_Brief_: Please format the following data as a numbered list with no blank lines, leaving out the pictures.

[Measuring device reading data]
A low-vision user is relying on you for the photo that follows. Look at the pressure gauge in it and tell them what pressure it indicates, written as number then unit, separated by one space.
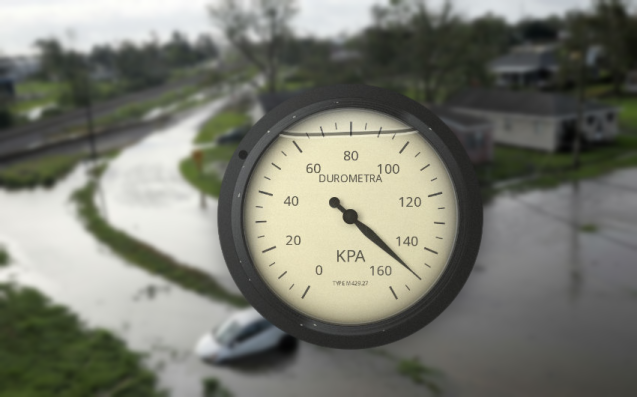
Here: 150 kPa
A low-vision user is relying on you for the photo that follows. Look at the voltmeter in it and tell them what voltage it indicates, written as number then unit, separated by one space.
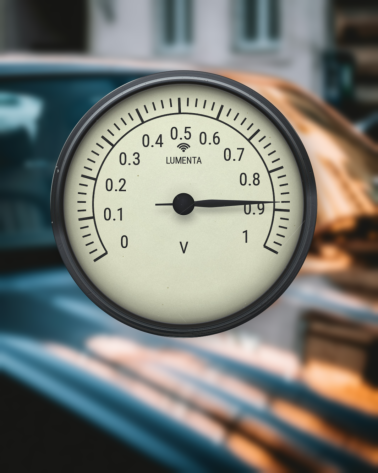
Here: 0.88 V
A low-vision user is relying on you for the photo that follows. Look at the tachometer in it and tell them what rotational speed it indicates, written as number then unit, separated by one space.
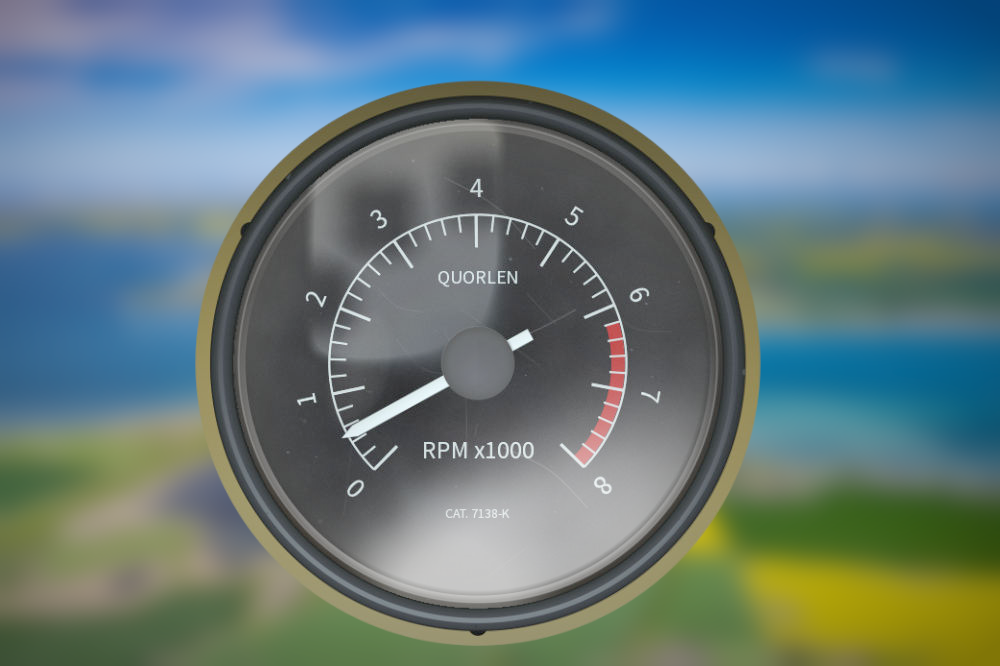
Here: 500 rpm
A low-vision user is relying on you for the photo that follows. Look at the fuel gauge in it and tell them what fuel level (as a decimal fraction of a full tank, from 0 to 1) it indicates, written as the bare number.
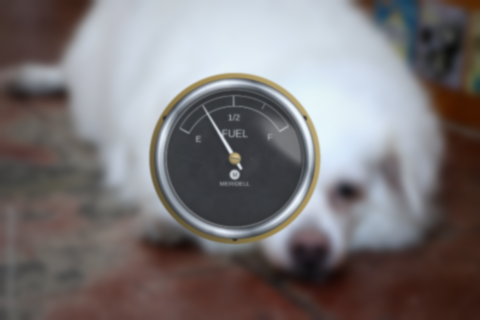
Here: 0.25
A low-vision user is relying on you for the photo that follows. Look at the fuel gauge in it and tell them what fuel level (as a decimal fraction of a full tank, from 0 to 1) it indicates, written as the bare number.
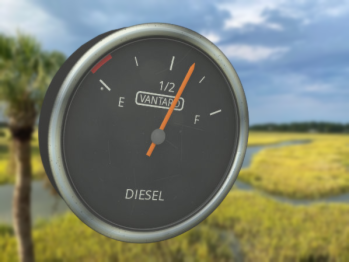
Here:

_The answer_:
1. A low-vision user is relying on you for the photo that follows. Look at the pressure gauge in it and tell them what pressure it indicates, written as number then unit, separated by one space.
2. Here: 150 kPa
3. A low-vision user is relying on you for the photo that follows. Look at the voltmeter in it and tell them what voltage it indicates, written as number then unit, separated by one space.
4. Here: 0.88 V
5. A low-vision user is relying on you for the photo that follows. Look at the tachometer in it and tell them what rotational speed it indicates, written as number then unit, separated by one space.
6. Here: 500 rpm
7. A low-vision user is relying on you for the photo that follows. Look at the fuel gauge in it and tell them what fuel level (as a decimal fraction of a full tank, from 0 to 1) it indicates, written as the bare number.
8. Here: 0.25
9. A low-vision user is relying on you for the photo that follows. Look at the fuel gauge in it and tell them what fuel level (as a decimal fraction of a full tank, from 0 to 1) it indicates, written as the bare number.
10. Here:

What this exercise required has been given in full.